* ОТРЫВОК
_ _ _ _

Полная версия
Время сумерек. После Старого мира
[
←22
]
Кстати сказать: глагол как источник силы – начало, ярко проявляющеее себя в русском традиционном правописании. Мы пишем: «владѣть», «завладѣлъ», «владѣлецъ», «владѣніе». Производные образуются не от корня, как можно подумать, а от глагольной основы на -ѣ. Все эти производные глагол подчиняет своему написанию.
[
←23
]
«Психологической родиной большевизма была административно-хозяйственная часть войны, тотъ военный распорядокъ, который подчинилъ управленію и руководству безчисленныхъ іерархически зависящихъ другъ отъ друга военныхъ канцелярій десятки милліоновъ, людей. Настоящая альма матеръ большевизма, подлинная его академія, это даже не крупный какой-либо штабъ, но безконечная полковая, батарейная или ротная канцелярія.

_ _ _ _

* ИСХОДНЫЕ ДАННЫЕ
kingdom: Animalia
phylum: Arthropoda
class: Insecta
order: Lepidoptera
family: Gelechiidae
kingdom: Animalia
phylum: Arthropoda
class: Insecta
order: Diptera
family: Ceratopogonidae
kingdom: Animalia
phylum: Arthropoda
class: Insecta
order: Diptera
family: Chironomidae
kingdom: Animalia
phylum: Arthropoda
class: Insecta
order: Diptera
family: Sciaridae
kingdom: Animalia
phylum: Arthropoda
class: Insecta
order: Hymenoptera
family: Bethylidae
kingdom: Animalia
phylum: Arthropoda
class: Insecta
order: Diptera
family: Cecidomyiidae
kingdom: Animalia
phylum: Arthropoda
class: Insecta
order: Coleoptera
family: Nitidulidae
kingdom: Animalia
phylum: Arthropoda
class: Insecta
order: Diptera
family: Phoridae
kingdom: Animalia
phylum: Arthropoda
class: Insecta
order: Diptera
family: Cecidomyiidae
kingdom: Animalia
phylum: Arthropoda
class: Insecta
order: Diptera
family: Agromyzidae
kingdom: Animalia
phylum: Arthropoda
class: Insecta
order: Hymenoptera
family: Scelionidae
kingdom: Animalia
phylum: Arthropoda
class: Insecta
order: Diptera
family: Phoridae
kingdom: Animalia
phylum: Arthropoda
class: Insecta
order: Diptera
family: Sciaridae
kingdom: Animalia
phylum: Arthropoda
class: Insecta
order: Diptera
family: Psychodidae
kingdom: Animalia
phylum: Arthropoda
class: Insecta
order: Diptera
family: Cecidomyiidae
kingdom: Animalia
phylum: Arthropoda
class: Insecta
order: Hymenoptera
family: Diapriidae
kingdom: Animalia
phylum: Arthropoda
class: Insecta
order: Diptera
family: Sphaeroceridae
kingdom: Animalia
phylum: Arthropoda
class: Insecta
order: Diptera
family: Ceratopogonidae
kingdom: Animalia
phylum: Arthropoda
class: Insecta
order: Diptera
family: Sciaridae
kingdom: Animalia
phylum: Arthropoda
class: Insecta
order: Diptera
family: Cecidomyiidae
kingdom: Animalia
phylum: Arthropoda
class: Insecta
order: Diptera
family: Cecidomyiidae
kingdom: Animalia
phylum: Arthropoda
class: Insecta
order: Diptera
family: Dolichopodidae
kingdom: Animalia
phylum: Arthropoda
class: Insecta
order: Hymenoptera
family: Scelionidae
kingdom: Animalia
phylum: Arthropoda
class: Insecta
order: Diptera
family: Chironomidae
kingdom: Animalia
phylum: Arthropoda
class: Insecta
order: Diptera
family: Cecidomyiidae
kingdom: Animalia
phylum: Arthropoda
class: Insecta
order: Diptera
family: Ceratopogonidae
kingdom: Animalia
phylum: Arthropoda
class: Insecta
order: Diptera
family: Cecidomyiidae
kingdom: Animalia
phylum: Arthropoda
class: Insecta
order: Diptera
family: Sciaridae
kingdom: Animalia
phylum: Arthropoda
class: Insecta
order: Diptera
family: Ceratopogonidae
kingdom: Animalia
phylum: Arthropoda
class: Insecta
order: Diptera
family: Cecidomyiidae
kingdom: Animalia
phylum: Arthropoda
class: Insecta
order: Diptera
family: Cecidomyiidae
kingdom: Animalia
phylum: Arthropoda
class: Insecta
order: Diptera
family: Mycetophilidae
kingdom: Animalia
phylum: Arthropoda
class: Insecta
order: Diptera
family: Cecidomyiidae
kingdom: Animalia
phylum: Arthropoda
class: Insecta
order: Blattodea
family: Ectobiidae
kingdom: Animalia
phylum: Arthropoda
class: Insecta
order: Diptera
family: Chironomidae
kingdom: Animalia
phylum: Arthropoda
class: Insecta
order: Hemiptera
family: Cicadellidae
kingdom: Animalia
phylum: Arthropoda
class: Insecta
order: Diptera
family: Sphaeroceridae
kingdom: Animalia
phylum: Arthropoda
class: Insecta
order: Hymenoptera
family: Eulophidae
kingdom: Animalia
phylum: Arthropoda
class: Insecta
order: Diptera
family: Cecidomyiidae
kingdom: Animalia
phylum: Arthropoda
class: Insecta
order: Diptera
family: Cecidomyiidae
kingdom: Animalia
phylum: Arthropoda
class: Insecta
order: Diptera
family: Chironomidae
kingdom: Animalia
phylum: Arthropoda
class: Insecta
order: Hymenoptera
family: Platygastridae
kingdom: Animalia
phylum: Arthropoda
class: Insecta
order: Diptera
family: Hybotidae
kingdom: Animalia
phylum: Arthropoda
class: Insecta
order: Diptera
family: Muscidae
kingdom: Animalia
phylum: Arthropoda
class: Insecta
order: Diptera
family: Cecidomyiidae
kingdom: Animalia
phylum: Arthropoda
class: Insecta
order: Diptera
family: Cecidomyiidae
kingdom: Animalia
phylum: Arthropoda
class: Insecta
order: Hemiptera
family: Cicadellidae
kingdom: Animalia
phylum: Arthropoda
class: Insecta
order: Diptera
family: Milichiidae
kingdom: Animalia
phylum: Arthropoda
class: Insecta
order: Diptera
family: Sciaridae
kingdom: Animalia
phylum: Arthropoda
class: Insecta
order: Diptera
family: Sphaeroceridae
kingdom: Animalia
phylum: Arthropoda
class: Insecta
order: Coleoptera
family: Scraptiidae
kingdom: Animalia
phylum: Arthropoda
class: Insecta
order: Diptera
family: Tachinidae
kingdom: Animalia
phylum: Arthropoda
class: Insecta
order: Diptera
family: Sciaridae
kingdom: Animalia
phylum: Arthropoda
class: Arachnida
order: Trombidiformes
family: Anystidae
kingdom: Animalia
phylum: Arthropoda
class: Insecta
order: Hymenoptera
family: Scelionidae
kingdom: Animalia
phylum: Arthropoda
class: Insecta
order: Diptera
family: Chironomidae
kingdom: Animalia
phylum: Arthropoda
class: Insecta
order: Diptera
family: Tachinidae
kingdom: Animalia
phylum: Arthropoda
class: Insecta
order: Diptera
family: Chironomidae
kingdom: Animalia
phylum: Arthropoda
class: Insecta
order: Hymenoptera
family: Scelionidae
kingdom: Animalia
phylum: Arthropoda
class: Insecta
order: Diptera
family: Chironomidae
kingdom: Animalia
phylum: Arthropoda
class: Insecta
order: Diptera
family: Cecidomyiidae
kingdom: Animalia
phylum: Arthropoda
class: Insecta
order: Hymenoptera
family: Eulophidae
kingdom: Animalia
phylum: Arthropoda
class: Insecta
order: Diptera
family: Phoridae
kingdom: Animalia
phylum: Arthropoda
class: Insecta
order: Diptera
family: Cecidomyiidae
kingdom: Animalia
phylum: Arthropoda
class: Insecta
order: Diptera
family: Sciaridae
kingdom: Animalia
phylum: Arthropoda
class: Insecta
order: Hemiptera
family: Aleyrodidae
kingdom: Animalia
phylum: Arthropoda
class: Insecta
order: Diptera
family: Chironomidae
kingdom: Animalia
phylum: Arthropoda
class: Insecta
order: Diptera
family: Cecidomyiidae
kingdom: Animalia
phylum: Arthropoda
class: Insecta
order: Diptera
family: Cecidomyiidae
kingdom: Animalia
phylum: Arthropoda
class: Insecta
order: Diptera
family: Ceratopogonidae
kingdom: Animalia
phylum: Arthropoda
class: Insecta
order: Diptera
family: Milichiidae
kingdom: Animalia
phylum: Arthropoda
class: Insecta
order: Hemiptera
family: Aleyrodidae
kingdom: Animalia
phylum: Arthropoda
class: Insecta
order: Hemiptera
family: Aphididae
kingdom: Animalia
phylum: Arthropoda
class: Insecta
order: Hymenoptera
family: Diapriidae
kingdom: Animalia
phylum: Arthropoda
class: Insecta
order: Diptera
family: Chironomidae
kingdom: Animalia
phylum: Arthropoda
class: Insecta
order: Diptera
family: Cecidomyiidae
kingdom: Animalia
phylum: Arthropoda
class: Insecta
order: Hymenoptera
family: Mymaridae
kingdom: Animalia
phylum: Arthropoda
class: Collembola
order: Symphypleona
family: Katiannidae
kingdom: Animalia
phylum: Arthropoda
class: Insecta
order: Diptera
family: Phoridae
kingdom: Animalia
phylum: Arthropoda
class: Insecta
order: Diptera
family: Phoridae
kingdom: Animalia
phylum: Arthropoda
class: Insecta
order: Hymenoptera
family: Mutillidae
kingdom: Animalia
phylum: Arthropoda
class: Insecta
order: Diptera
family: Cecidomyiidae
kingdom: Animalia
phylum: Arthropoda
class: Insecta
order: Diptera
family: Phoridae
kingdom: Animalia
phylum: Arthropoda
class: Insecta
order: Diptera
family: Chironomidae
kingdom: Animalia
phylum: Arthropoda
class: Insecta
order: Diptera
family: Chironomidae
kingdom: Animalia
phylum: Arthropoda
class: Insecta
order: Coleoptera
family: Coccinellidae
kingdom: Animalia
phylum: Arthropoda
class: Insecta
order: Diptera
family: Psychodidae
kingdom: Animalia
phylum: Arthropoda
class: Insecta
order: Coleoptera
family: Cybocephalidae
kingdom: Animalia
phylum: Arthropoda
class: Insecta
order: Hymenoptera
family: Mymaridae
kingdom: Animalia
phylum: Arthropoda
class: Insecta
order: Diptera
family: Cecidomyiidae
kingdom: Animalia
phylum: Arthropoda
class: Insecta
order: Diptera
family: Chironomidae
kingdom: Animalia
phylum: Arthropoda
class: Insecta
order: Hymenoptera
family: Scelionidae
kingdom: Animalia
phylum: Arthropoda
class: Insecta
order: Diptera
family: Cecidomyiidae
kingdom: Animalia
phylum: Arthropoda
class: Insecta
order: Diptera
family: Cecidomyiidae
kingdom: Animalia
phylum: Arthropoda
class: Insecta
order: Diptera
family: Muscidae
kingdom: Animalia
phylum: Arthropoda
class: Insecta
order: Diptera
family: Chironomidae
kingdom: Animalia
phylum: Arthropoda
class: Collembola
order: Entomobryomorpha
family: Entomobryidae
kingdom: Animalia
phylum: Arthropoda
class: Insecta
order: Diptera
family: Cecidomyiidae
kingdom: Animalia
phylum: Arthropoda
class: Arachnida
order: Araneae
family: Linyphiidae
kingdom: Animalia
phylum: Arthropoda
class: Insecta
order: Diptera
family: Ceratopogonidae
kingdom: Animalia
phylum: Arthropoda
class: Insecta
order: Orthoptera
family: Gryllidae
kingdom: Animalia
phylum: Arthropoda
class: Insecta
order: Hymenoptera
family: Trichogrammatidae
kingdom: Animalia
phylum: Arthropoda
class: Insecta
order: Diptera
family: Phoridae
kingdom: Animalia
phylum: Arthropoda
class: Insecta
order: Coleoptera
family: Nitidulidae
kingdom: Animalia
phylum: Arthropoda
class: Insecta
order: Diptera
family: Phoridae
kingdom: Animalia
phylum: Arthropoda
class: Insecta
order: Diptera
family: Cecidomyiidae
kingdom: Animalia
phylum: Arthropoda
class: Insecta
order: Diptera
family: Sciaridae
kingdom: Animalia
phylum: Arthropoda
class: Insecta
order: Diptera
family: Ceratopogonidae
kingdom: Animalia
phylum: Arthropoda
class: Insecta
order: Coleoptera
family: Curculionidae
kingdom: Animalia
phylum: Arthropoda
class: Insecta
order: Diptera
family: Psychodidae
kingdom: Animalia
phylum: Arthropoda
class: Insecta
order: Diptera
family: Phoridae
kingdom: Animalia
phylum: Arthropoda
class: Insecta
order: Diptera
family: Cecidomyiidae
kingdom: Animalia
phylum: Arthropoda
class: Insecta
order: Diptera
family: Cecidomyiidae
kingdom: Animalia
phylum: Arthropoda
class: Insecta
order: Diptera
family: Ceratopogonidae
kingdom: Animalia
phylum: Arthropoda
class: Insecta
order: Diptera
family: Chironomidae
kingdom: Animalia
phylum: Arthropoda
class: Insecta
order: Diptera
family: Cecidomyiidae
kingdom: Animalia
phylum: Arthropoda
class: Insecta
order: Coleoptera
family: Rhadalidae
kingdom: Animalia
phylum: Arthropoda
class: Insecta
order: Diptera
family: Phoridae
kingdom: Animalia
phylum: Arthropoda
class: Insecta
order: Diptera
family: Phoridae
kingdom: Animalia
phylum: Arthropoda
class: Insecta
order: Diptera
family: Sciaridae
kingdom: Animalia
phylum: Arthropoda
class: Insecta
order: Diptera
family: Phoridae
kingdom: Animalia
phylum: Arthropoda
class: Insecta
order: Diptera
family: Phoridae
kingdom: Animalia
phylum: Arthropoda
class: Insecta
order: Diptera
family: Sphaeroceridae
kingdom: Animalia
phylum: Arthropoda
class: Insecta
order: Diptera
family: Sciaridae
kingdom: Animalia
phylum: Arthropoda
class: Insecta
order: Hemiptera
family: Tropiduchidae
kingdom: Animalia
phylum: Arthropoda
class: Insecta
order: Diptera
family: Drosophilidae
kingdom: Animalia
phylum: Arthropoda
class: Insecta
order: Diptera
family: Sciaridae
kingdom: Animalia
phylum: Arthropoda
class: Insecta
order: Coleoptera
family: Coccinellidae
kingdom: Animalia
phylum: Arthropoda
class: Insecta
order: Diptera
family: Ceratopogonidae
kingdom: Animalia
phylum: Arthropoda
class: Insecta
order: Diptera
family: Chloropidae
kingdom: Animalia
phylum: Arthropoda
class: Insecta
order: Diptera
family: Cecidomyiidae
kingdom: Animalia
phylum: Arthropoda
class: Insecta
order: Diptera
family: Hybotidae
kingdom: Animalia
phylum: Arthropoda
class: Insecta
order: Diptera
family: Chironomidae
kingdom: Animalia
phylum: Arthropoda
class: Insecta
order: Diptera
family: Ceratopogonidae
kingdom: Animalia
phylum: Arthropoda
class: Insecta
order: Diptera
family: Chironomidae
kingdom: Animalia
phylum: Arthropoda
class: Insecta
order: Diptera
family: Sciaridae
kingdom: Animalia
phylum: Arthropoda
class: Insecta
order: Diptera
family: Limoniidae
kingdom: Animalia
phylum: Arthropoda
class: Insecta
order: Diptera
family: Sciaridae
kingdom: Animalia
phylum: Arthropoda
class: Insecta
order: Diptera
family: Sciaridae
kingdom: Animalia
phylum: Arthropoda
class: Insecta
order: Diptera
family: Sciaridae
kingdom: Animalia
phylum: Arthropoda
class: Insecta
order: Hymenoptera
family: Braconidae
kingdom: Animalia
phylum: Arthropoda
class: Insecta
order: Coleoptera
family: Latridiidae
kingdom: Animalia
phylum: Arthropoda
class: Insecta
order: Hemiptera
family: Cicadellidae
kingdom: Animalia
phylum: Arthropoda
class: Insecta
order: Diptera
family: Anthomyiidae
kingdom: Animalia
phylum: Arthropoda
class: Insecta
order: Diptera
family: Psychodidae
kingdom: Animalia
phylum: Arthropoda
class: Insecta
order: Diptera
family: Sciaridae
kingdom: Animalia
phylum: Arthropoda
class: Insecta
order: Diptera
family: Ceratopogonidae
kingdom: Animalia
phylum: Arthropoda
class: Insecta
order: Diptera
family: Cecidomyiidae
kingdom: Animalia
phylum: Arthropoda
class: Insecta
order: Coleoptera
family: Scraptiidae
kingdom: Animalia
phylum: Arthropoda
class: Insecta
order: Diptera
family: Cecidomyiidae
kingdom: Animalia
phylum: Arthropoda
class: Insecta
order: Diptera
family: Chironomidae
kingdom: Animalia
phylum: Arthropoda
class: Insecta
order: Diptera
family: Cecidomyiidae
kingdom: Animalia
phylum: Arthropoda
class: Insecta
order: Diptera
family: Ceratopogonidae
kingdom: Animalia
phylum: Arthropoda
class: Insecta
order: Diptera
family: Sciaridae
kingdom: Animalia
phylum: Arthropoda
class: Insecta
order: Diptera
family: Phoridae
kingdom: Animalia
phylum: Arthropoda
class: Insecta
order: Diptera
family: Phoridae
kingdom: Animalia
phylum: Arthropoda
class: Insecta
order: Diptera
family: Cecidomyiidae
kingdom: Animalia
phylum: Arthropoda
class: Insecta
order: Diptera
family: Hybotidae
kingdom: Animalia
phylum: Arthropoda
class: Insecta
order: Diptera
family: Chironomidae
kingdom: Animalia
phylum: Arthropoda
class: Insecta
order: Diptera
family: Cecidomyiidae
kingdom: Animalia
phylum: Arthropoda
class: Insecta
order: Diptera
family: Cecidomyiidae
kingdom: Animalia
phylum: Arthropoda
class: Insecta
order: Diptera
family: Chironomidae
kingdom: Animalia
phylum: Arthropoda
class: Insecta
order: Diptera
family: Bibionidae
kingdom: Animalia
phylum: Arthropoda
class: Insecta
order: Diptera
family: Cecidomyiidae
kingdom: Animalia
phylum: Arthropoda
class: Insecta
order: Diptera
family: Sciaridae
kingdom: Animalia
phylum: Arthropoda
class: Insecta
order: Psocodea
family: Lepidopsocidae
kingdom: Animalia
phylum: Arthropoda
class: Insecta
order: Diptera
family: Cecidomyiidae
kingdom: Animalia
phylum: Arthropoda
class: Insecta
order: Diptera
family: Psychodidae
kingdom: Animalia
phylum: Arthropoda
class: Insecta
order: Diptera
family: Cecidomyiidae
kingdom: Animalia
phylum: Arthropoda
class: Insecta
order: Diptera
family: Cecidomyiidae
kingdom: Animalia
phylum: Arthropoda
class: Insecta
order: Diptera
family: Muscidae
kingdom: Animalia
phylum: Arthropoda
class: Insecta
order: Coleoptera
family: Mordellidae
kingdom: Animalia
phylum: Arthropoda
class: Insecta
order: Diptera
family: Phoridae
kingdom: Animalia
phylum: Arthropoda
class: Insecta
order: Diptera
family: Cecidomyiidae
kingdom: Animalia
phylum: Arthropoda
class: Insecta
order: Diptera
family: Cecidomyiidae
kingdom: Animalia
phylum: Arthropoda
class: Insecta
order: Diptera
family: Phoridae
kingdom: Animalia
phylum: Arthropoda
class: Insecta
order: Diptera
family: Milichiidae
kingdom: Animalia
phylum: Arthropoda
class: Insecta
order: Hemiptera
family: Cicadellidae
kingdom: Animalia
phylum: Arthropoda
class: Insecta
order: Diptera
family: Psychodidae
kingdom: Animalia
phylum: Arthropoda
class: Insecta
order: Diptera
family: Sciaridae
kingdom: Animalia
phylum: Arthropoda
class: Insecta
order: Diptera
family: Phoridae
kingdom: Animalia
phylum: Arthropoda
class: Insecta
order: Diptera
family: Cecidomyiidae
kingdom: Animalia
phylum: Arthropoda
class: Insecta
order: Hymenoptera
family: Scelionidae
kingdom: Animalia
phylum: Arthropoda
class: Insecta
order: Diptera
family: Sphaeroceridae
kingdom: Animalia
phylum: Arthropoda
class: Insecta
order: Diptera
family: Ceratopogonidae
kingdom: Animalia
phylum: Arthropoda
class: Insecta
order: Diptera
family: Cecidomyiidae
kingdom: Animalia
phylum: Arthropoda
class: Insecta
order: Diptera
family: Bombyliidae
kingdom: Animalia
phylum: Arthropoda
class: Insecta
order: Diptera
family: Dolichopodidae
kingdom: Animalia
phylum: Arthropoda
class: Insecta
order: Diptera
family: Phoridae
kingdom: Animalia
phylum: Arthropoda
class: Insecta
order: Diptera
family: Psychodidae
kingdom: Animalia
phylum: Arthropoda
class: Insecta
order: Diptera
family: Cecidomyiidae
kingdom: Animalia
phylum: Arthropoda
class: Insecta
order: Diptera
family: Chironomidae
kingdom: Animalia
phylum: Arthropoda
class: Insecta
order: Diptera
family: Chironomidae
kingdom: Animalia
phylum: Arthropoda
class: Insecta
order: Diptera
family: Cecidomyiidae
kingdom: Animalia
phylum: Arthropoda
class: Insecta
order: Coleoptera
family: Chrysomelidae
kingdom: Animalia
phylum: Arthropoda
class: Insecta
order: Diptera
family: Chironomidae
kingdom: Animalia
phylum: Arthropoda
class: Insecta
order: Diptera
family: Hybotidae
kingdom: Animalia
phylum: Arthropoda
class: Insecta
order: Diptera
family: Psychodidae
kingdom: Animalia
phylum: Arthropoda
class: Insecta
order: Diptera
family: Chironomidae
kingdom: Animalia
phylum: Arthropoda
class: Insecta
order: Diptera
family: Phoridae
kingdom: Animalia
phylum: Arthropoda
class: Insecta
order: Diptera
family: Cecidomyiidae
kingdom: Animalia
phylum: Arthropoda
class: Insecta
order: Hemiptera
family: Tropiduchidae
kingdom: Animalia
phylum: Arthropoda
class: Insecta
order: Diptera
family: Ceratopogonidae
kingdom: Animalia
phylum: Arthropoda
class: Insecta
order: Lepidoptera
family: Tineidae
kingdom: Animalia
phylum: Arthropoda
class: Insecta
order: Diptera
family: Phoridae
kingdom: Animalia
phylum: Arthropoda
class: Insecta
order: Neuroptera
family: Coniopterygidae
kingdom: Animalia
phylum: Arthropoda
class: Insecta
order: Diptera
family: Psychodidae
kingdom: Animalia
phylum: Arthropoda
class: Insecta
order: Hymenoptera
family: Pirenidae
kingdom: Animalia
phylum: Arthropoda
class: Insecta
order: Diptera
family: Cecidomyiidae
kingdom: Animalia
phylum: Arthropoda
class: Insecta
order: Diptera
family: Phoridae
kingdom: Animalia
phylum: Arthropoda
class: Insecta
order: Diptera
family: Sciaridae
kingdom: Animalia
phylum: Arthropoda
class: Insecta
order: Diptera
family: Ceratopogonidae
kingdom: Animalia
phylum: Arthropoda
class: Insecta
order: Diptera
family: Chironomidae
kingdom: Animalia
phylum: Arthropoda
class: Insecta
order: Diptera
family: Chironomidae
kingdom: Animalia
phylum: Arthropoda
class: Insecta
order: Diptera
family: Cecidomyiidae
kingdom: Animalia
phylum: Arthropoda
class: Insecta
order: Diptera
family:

_ _ _ _

* ЗАДАНИЯ
a – Перечислите все слова, которые в отрывке приведены как образцы русского традиционного правописания.
b – Продолжите отрывок о психологической родине большевизма с того места, на котором он заканчивается.
Записи представляют собой самостоятельный материал, не связанный с отрывком.

* РЕШЕНИЯ ЗАДАНИЙ
a – «владѣть», «завладѣлъ», «владѣлецъ», «владѣніе»

b –
Полуинтеллигентный военный писарь явился намъ недаромъ въ 1918 году первымъ вѣстникомъ большевизма, да, кажется. такъ и остался со всей своей ушибленной, уязвленной и ущемленной «внутренностью», какъ бы сказать, «вѣчнымъ типомъ» совѣтскаго государственнаго дѣятеля…
Было бы интересно сдѣлать статистическій этюдъ о числѣ современныхъ совѣтскихъ дѣятелей, появившихся впервые въ пресловутыхъ полковыхъ и тому подобныхъ комитетахъ. Думается, что велико число людей, почувствовавшихъ тогда впервые свое «государственное призваніе». Тогда они начали говорить, писать, жестикулировать, дѣйствовать, и стиль этого разговора, – этихъ писаній, этихъ жестикуляцій и вообще этого дѣйствованія, – такъ и остался безъ особыхъ перемѣнъ и до сего дня. Вотъ почему въ совѣтскомъ быту такъ живъ до сего дня военный тыловой жаргонъ, вотъ почему не только пишетъ, не только говоритъ, но и думаетъ совѣтская Россія такимъ суконнымъ приказнымъ языкомъ».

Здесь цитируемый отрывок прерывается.